### EXERCISE DETAILS:
Which lines below include the string "pixels"? Please show each one.

### DATA:

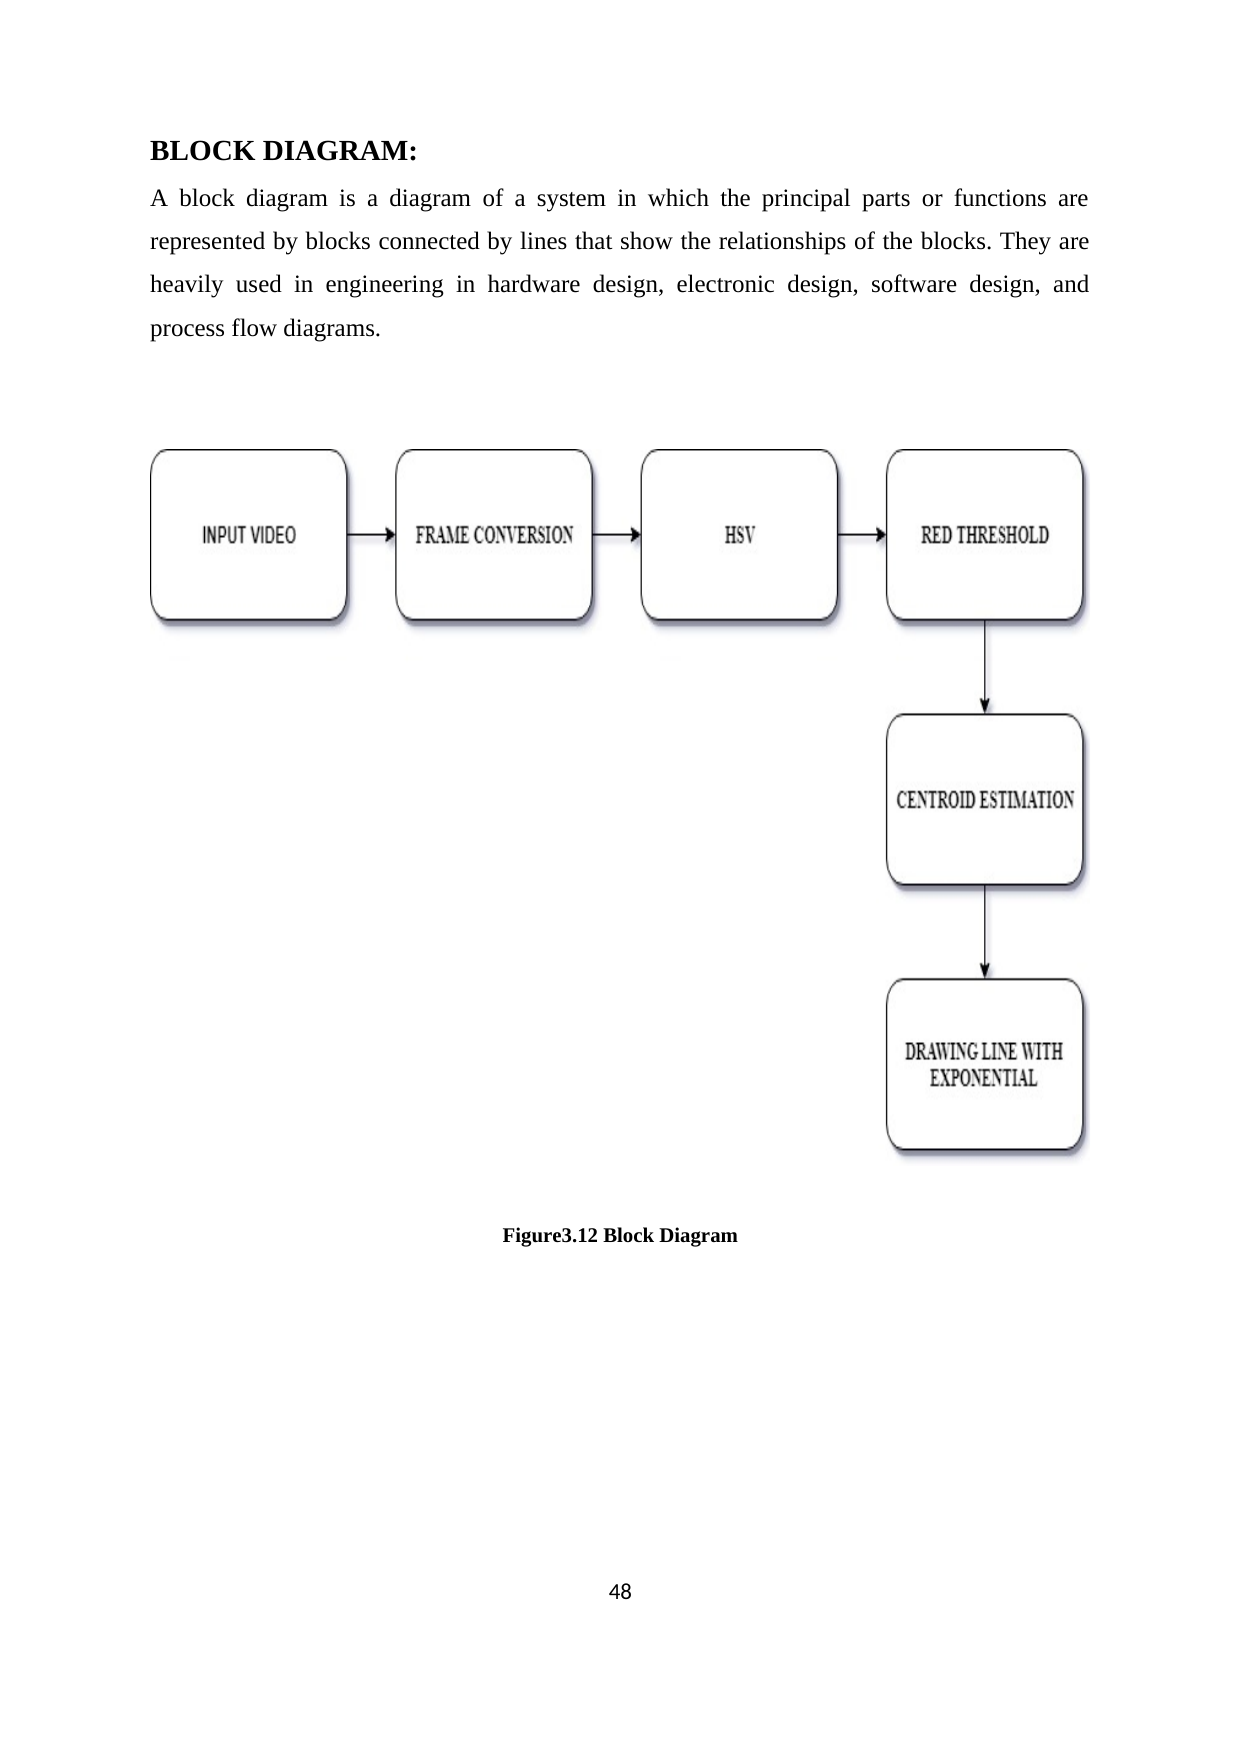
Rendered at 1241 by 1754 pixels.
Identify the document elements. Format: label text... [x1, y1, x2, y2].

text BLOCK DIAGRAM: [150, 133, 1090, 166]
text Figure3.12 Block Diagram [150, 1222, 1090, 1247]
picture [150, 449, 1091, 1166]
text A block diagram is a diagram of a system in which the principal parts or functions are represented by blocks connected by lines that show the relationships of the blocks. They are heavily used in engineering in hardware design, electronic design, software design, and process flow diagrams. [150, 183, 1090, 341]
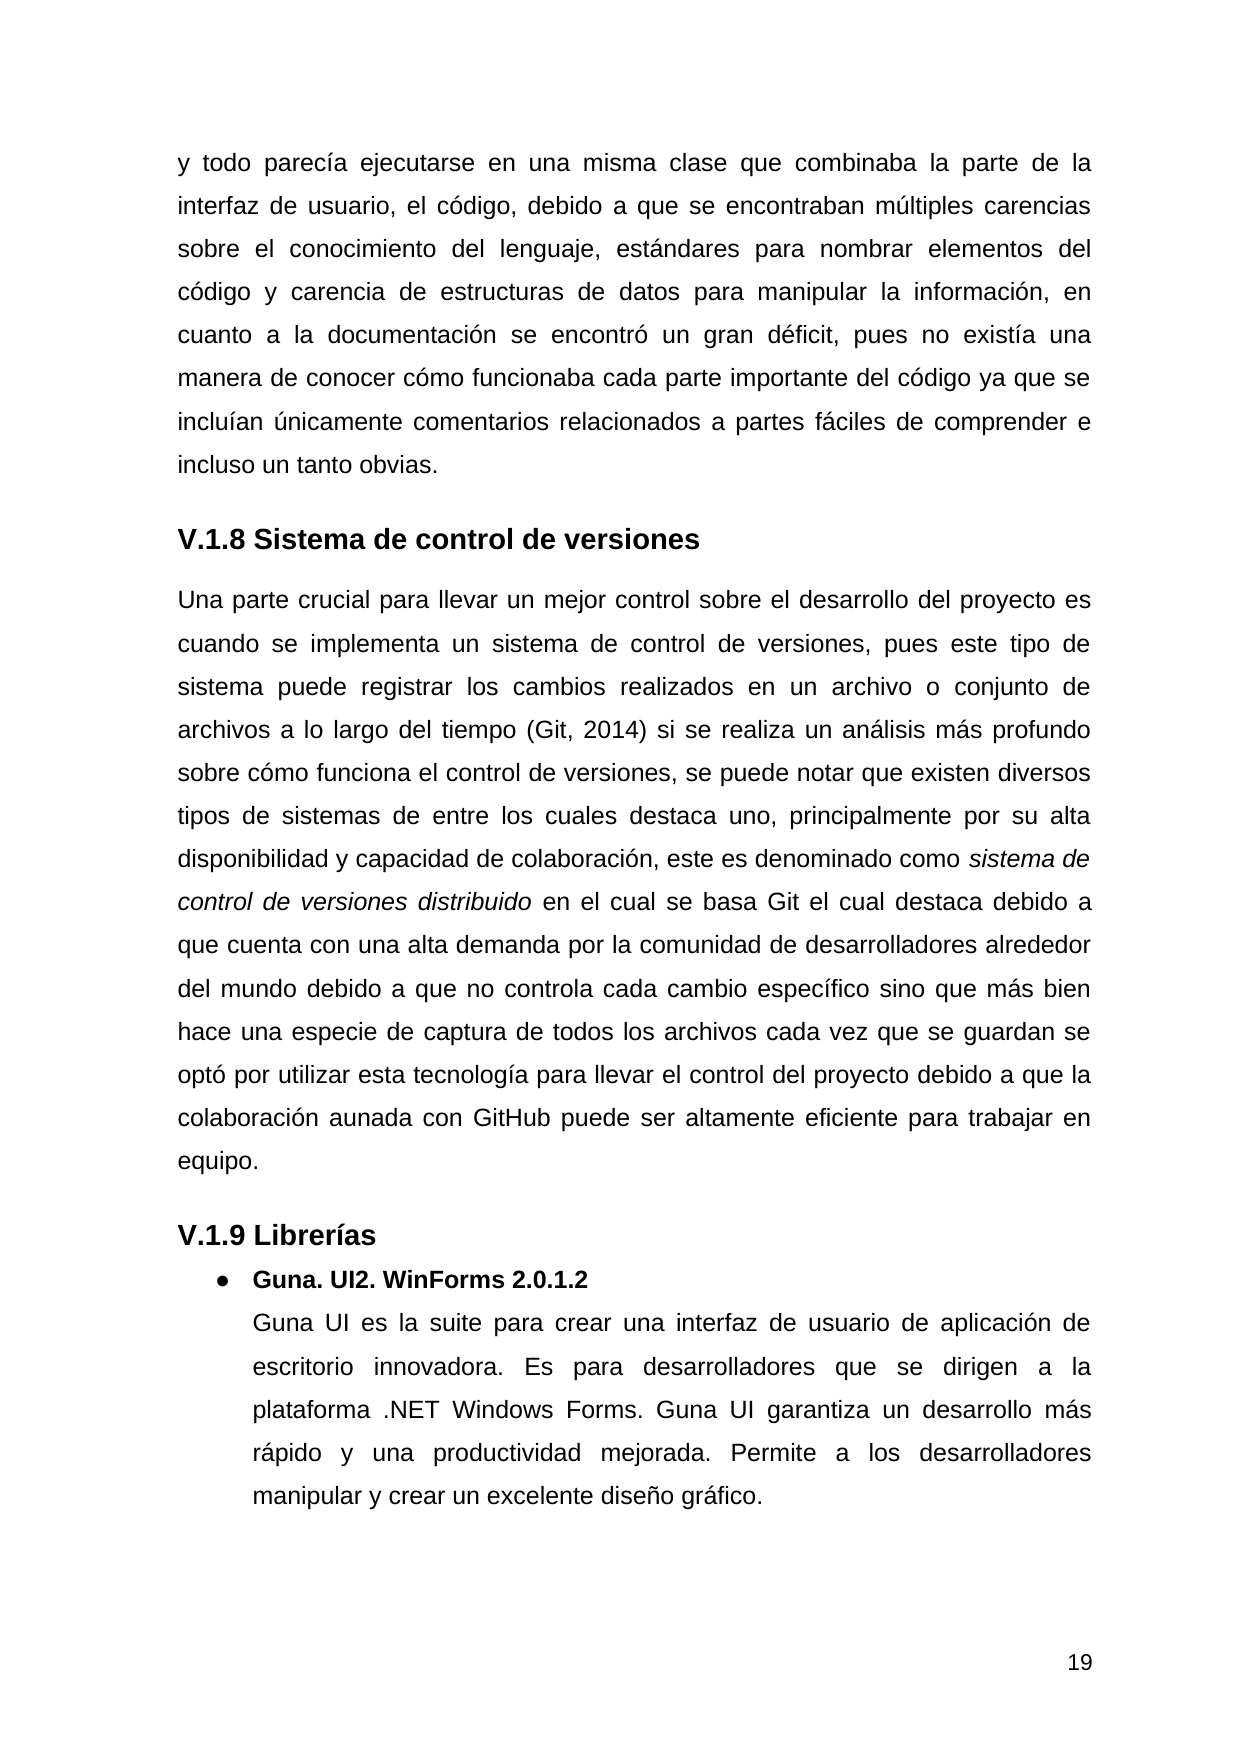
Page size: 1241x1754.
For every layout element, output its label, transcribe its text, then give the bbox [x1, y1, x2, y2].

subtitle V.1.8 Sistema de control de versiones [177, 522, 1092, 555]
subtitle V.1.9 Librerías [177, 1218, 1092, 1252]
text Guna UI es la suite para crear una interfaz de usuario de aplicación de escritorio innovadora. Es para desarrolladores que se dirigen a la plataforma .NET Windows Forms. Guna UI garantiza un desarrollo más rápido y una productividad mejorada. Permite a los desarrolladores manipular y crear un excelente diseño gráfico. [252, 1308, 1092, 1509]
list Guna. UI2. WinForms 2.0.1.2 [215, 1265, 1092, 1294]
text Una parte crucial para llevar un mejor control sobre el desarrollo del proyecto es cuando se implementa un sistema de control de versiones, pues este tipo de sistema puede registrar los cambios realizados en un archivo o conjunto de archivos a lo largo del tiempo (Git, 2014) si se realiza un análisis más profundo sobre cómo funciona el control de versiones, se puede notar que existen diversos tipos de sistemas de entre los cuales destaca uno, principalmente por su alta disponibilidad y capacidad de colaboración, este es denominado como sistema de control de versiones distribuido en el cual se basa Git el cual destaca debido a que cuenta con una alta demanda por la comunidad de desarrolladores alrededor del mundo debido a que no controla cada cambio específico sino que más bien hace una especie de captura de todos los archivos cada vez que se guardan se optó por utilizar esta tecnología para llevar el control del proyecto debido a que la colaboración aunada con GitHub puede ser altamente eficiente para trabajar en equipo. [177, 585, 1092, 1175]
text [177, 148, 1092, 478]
...
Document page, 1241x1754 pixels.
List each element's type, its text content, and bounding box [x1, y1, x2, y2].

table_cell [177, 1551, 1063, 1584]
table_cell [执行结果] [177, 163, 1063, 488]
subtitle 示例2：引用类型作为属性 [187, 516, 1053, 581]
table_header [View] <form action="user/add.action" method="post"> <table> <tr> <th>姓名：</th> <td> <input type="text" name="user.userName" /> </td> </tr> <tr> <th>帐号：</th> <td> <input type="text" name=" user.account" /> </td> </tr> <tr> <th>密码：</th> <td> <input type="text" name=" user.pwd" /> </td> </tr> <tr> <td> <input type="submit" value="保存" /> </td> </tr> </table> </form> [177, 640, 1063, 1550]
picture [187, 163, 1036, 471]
--
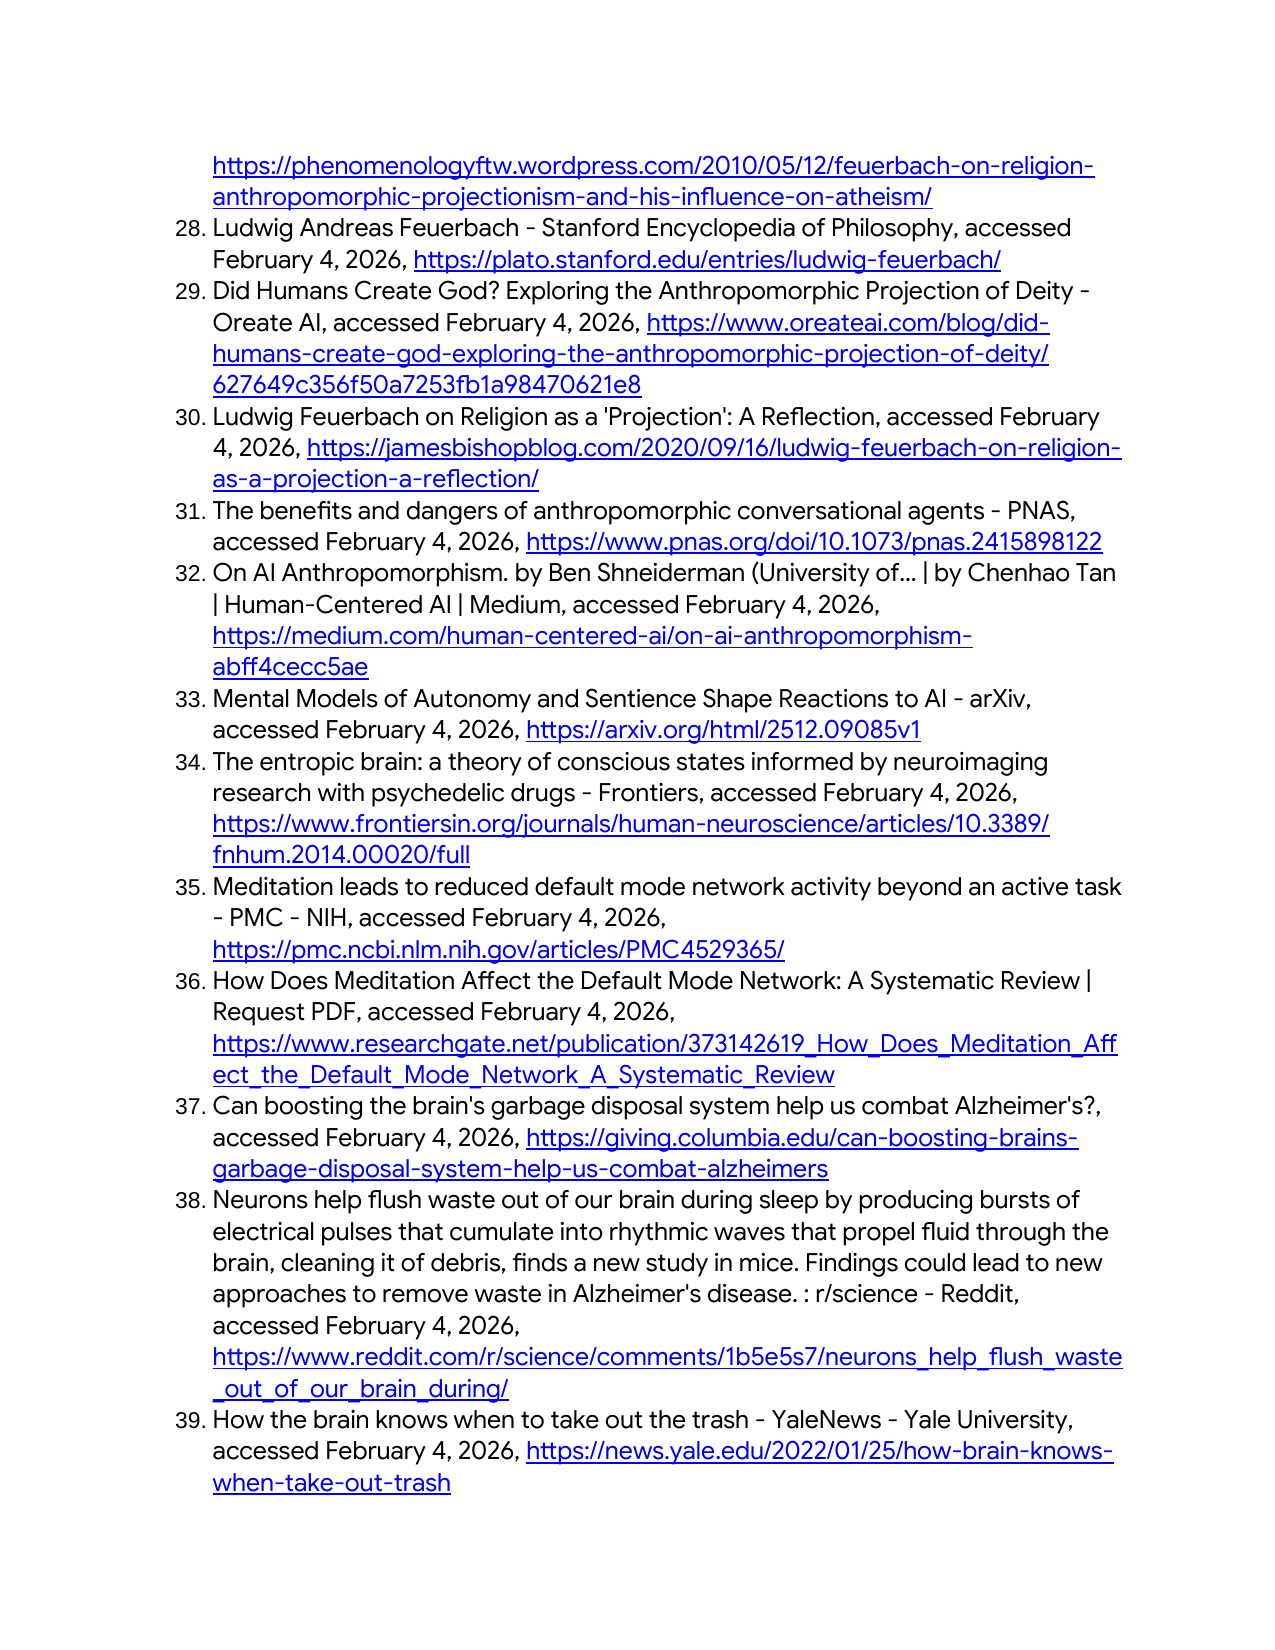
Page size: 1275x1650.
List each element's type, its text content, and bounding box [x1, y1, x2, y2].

### REPLY TO THE TASK:
Rendered at 1241 by 1754 pixels.
Document page, 1241x1754 pixels.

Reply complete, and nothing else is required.